Things like sexual harassment in the workplace, being hit on aggressively or assaulted by friends are issues she has faced, and are not uncommon among other women, she said.
And she hopes to learn some things from other participants as well, she said.
“As passionate as I am about these issues that we’ve been talking about, I’m very aware that, as a white cisgender female, I am experiencing all of these things from a place of real privilege,” she said. “I’m hoping that this will be a chance to learn from other women, rather than just focus on my own experience.”
She is also confident the event will have an impact on the nation.
“I don’t think it’s possible to do something at this scale without there being an impact,” she said. “At the very least, the impact will be [that] it will bring out conversations around the dinner table. The women of this country are not going to just sit back and accept whatever fate is just bestowed upon them. That we can be more active participants rather than just passive participants in our roles in this society.”
For people who can’t get to Washington, a companion march is planned for Austin the same day. Organizers said the event is still in the early planning stages, but will take place from noon until 6 p.m.
What isn’t determined is where the march will originate. During legislative sessions, marches often begin in a park across Lady Bird Lake along Riverside Drive, across the Congress Street Bridge and proceed up Congress Avenue to the Capitol.
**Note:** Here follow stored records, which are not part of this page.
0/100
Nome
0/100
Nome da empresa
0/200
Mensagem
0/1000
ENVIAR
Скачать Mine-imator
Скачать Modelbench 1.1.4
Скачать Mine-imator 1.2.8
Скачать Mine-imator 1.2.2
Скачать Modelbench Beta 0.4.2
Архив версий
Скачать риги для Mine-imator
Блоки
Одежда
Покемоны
On its Facebook page, organizers wrote they will march to the Capitol “to show our strength, power and courage in a peaceful march.”
Although it’s called the Women’s March everyone is welcome. “Daughters and granddaughters welcome as well as like-minded men, sons, grandsons. Invite your friends, family and co-workers. Spread the word! Let the world know we women stand with all women! No woman is free unless all women are free.”
This article appeared in the Dallas Voice print edition December 2, 2016.